### EXTRAIT DU DOCUMENT
+ + + + +

Henri Perrier, qui a consacré la quasi-totalité de sa carrière d’ingénieur au Concorde, a été fortement mis à contribution pour ses connaissances pointues, au troisième jour du procès du crash du 25 juillet 2000, alors même qu’il est l’un des prévenus.

Une maquette du Concorde à la main, M. Perrier, 80 ans, éclaire le jargon aéronautique à la demande de la présidente, Dominique Andréassier, laissant percer sa passion.

“Quand on dit que Concorde a une aile delta, ce n’est pas le delta d’un mirage. Tout était à faire. On ne pouvait copier sur personne”, explique celui qui a participé à toute l’aventure du Concorde.

M. Perrier a rejoint en 1963 la petite équipe d’André Turcat pour développer l’avion supersonique de transport franco-britannique, et a été du premier vol en 1969, avant de diriger les essais en vol, et de prendre la tête du programme Concorde de 1978 à 1994.

+ + + + +

### CONSIGNE
D'après l'extrait relatif au procès du crash du Concorde, en quelle année Henri Perrier a-t-il rejoint la petite équipe d'André Turcat ?

### LISTING PRÉSENTÉ
+ + + + +

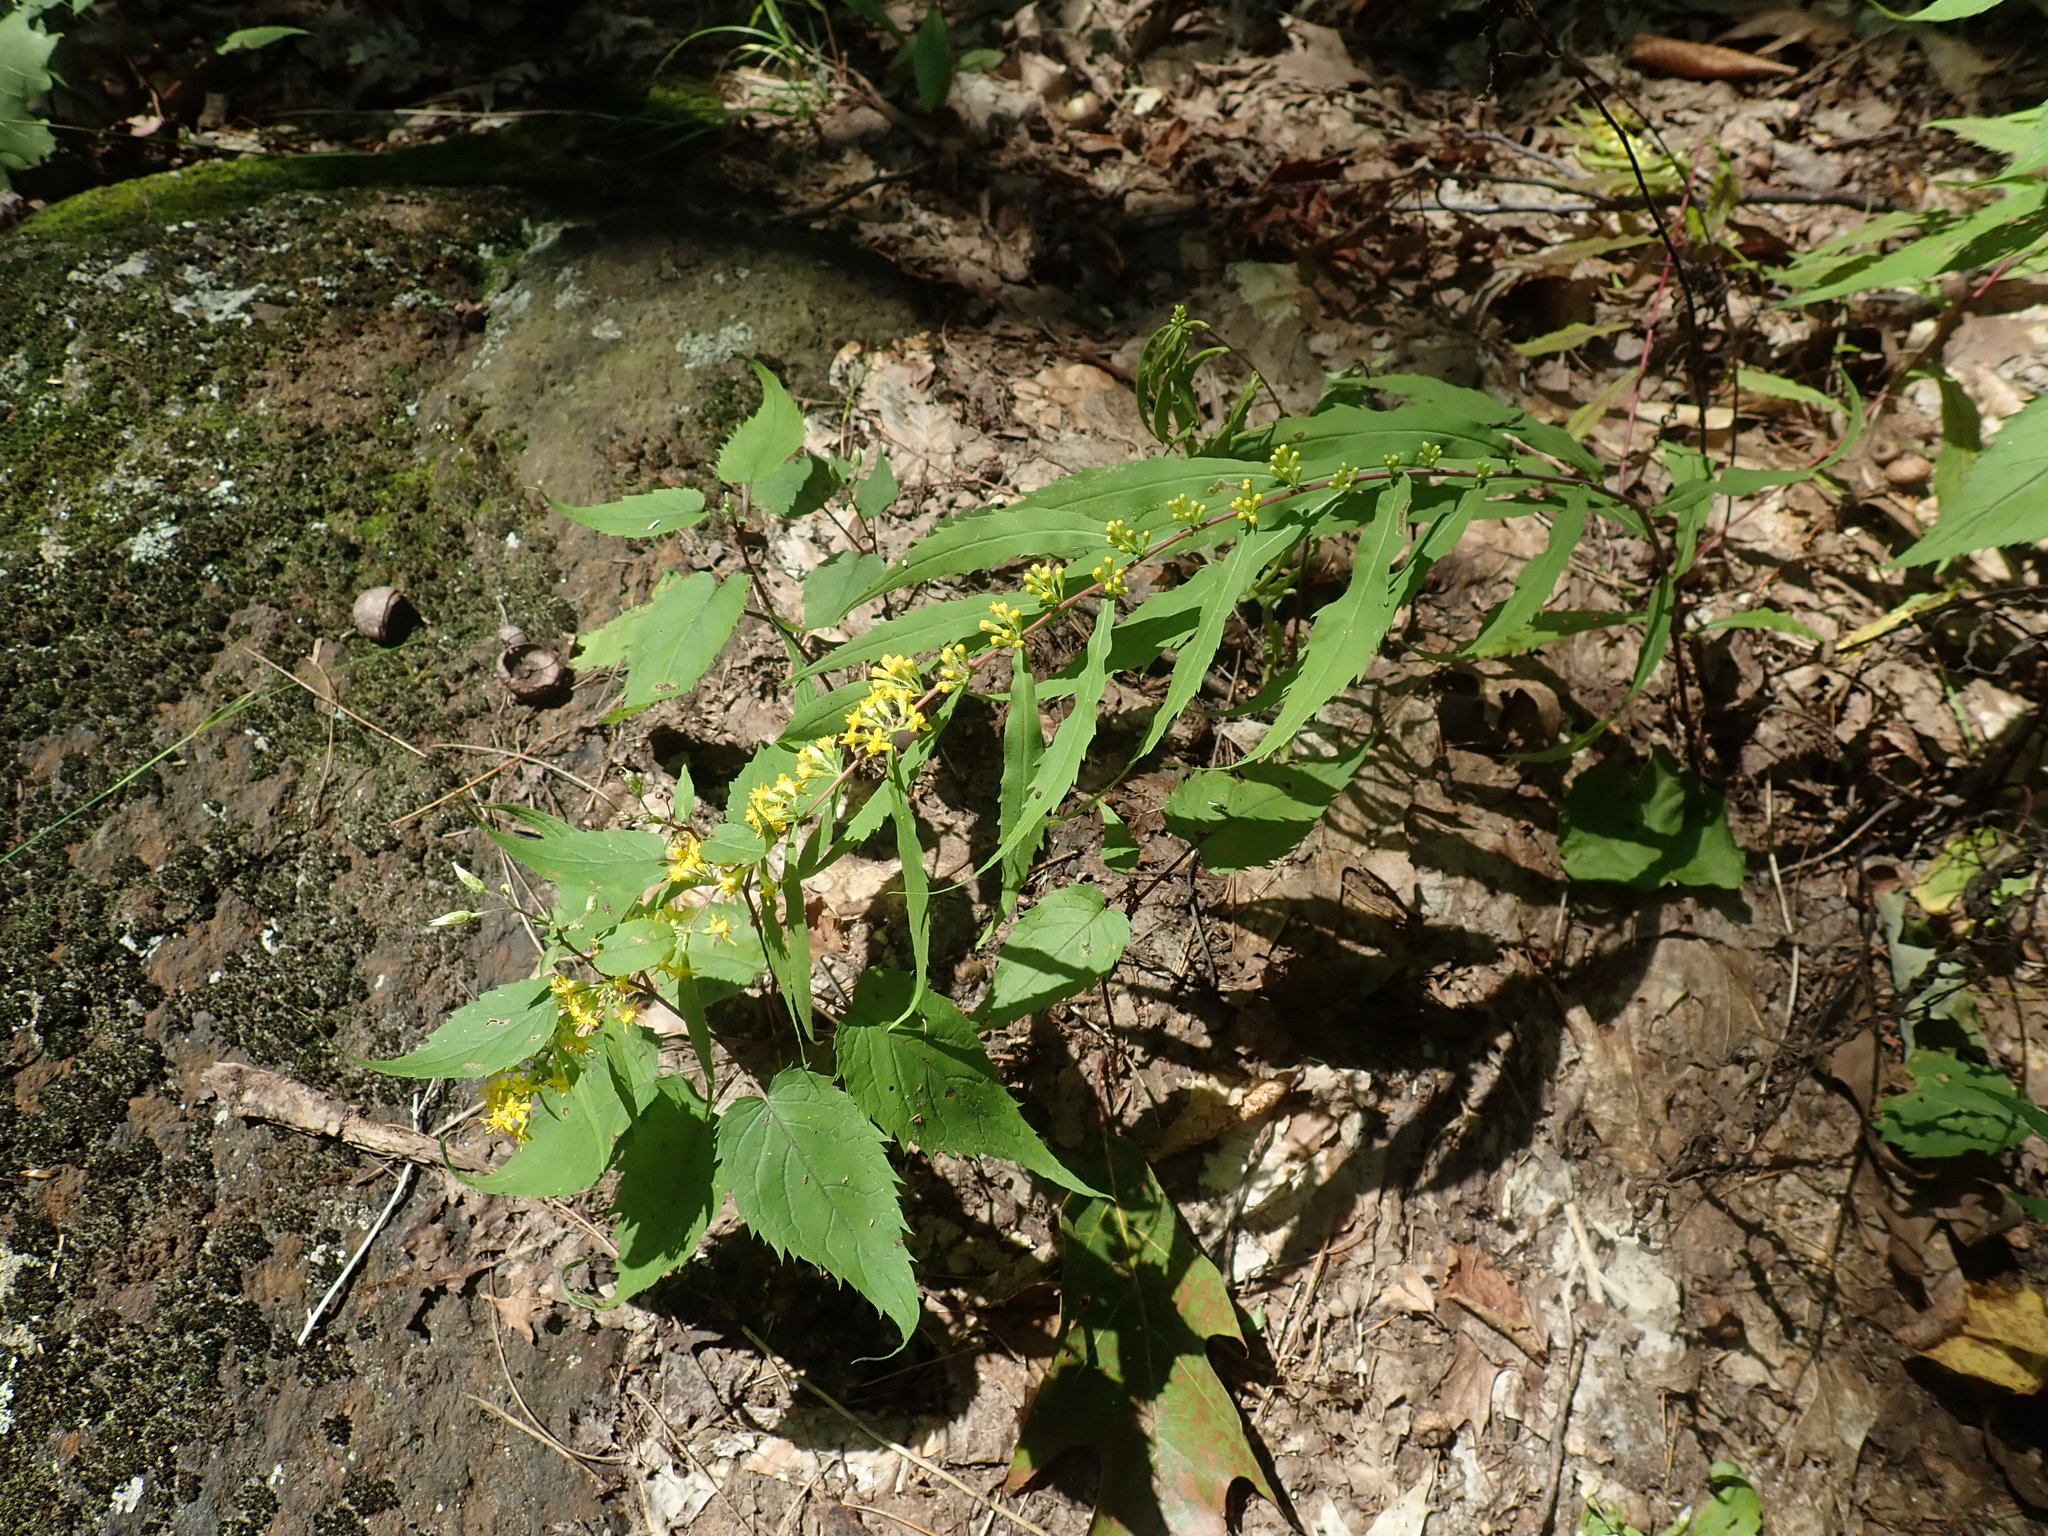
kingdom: Plantae
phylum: Tracheophyta
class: Magnoliopsida
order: Asterales
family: Asteraceae
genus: Solidago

+ + + + +

### RÉPONSE ATTENDUE
En 1963.